▶ **Instruções a seguir**: Reproduza literalmente todas as linhas dos registros abaixo, preservando cada caractere e a ordem original.

▶ **Dados disponíveis**:
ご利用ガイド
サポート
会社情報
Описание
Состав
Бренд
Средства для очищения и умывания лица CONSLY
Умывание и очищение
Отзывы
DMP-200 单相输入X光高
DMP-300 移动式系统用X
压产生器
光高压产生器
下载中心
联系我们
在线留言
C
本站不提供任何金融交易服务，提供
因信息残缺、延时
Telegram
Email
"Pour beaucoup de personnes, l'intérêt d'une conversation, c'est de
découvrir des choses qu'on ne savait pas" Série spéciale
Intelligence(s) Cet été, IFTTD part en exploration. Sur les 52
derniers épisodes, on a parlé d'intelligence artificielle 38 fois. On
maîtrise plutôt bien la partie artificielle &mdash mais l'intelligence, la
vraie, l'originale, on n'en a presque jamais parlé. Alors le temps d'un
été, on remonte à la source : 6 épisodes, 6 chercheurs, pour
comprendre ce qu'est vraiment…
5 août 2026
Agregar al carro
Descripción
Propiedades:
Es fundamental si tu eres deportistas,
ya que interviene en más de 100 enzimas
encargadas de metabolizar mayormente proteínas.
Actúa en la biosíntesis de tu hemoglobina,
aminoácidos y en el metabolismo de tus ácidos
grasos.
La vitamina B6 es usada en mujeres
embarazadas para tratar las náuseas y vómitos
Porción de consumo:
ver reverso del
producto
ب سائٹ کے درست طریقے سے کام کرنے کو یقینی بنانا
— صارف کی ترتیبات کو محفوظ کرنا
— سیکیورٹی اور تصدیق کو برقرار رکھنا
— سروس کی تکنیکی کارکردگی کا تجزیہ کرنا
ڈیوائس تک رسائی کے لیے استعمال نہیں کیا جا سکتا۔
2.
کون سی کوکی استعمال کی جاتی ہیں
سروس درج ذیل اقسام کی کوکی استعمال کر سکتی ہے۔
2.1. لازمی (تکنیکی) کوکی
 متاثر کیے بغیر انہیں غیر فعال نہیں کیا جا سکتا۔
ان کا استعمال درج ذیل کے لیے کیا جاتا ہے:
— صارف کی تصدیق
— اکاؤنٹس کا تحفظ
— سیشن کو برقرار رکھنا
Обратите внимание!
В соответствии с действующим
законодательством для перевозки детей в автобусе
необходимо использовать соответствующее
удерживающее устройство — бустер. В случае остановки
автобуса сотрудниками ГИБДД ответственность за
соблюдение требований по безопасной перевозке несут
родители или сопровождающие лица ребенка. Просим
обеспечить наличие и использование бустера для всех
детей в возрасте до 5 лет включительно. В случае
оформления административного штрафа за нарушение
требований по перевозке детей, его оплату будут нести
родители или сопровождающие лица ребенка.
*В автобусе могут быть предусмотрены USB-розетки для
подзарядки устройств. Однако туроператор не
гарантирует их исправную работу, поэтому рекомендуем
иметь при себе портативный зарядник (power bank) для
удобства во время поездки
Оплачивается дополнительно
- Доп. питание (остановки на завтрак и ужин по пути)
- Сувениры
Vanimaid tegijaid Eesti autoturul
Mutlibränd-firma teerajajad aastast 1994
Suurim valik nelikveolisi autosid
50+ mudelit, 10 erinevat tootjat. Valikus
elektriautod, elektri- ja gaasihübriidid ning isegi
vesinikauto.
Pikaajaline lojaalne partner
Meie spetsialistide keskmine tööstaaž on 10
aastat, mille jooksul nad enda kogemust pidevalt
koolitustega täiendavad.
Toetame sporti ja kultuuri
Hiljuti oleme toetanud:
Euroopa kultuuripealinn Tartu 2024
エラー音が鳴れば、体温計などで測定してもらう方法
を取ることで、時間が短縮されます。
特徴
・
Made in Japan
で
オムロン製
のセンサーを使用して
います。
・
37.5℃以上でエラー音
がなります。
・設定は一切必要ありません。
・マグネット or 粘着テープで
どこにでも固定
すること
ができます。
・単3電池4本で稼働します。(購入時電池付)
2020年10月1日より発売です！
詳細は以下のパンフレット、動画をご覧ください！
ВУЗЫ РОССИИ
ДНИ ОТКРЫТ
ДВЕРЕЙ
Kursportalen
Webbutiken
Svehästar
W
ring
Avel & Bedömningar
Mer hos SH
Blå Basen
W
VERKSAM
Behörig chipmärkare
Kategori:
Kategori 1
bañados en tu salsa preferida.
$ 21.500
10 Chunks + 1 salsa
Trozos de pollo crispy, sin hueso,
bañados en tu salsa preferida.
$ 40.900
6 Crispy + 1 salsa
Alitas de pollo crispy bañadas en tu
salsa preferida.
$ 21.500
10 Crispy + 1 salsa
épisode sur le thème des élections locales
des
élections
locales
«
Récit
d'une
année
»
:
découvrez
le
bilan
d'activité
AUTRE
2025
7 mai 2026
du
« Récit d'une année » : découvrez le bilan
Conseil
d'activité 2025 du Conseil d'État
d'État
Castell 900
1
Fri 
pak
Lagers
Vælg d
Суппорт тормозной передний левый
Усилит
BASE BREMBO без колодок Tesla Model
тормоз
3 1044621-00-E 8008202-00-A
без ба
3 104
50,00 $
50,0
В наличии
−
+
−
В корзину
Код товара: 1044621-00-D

▶ **Solução**:
ご利用ガイド
サポート
会社情報
Описание
Состав
Бренд
Средства для очищения и умывания лица CONSLY
Умывание и очищение
Отзывы
DMP-200 单相输入X光高
DMP-300 移动式系统用X
压产生器
光高压产生器
下载中心
联系我们
在线留言
C
本站不提供任何金融交易服务，提供
因信息残缺、延时
Telegram
Email
"Pour beaucoup de personnes, l'intérêt d'une conversation, c'est de
découvrir des choses qu'on ne savait pas" Série spéciale
Intelligence(s) Cet été, IFTTD part en exploration. Sur les 52
derniers épisodes, on a parlé d'intelligence artificielle 38 fois. On
maîtrise plutôt bien la partie artificielle &mdash mais l'intelligence, la
vraie, l'originale, on n'en a presque jamais parlé. Alors le temps d'un
été, on remonte à la source : 6 épisodes, 6 chercheurs, pour
comprendre ce qu'est vraiment…
5 août 2026
Agregar al carro
Descripción
Propiedades:
Es fundamental si tu eres deportistas,
ya que interviene en más de 100 enzimas
encargadas de metabolizar mayormente proteínas.
Actúa en la biosíntesis de tu hemoglobina,
aminoácidos y en el metabolismo de tus ácidos
grasos.
La vitamina B6 es usada en mujeres
embarazadas para tratar las náuseas y vómitos
Porción de consumo:
ver reverso del
producto
ب سائٹ کے درست طریقے سے کام کرنے کو یقینی بنانا
— صارف کی ترتیبات کو محفوظ کرنا
— سیکیورٹی اور تصدیق کو برقرار رکھنا
— سروس کی تکنیکی کارکردگی کا تجزیہ کرنا
ڈیوائس تک رسائی کے لیے استعمال نہیں کیا جا سکتا۔
2.
کون سی کوکی استعمال کی جاتی ہیں
سروس درج ذیل اقسام کی کوکی استعمال کر سکتی ہے۔
2.1. لازمی (تکنیکی) کوکی
 متاثر کیے بغیر انہیں غیر فعال نہیں کیا جا سکتا۔
ان کا استعمال درج ذیل کے لیے کیا جاتا ہے:
— صارف کی تصدیق
— اکاؤنٹس کا تحفظ
— سیشن کو برقرار رکھنا
Обратите внимание!
В соответствии с действующим
законодательством для перевозки детей в автобусе
необходимо использовать соответствующее
удерживающее устройство — бустер. В случае остановки
автобуса сотрудниками ГИБДД ответственность за
соблюдение требований по безопасной перевозке несут
родители или сопровождающие лица ребенка. Просим
обеспечить наличие и использование бустера для всех
детей в возрасте до 5 лет включительно. В случае
оформления административного штрафа за нарушение
требований по перевозке детей, его оплату будут нести
родители или сопровождающие лица ребенка.
*В автобусе могут быть предусмотрены USB-розетки для
подзарядки устройств. Однако туроператор не
гарантирует их исправную работу, поэтому рекомендуем
иметь при себе портативный зарядник (power bank) для
удобства во время поездки
Оплачивается дополнительно
- Доп. питание (остановки на завтрак и ужин по пути)
- Сувениры
Vanimaid tegijaid Eesti autoturul
Mutlibränd-firma teerajajad aastast 1994
Suurim valik nelikveolisi autosid
50+ mudelit, 10 erinevat tootjat. Valikus
elektriautod, elektri- ja gaasihübriidid ning isegi
vesinikauto.
Pikaajaline lojaalne partner
Meie spetsialistide keskmine tööstaaž on 10
aastat, mille jooksul nad enda kogemust pidevalt
koolitustega täiendavad.
Toetame sporti ja kultuuri
Hiljuti oleme toetanud:
Euroopa kultuuripealinn Tartu 2024
エラー音が鳴れば、体温計などで測定してもらう方法
を取ることで、時間が短縮されます。
特徴
・
Made in Japan
で
オムロン製
のセンサーを使用して
います。
・
37.5℃以上でエラー音
がなります。
・設定は一切必要ありません。
・マグネット or 粘着テープで
どこにでも固定
すること
ができます。
・単3電池4本で稼働します。(購入時電池付)
2020年10月1日より発売です！
詳細は以下のパンフレット、動画をご覧ください！
ВУЗЫ РОССИИ
ДНИ ОТКРЫТ
ДВЕРЕЙ
Kursportalen
Webbutiken
Svehästar
W
ring
Avel & Bedömningar
Mer hos SH
Blå Basen
W
VERKSAM
Behörig chipmärkare
Kategori:
Kategori 1
bañados en tu salsa preferida.
$ 21.500
10 Chunks + 1 salsa
Trozos de pollo crispy, sin hueso,
bañados en tu salsa preferida.
$ 40.900
6 Crispy + 1 salsa
Alitas de pollo crispy bañadas en tu
salsa preferida.
$ 21.500
10 Crispy + 1 salsa
épisode sur le thème des élections locales
des
élections
locales
«
Récit
d'une
année
»
:
découvrez
le
bilan
d'activité
AUTRE
2025
7 mai 2026
du
« Récit d'une année » : découvrez le bilan
Conseil
d'activité 2025 du Conseil d'État
d'État
Castell 900
1
Fri 
pak
Lagers
Vælg d
Суппорт тормозной передний левый
Усилит
BASE BREMBO без колодок Tesla Model
тормоз
3 1044621-00-E 8008202-00-A
без ба
3 104
50,00 $
50,0
В наличии
−
+
−
В корзину
Код товара: 1044621-00-D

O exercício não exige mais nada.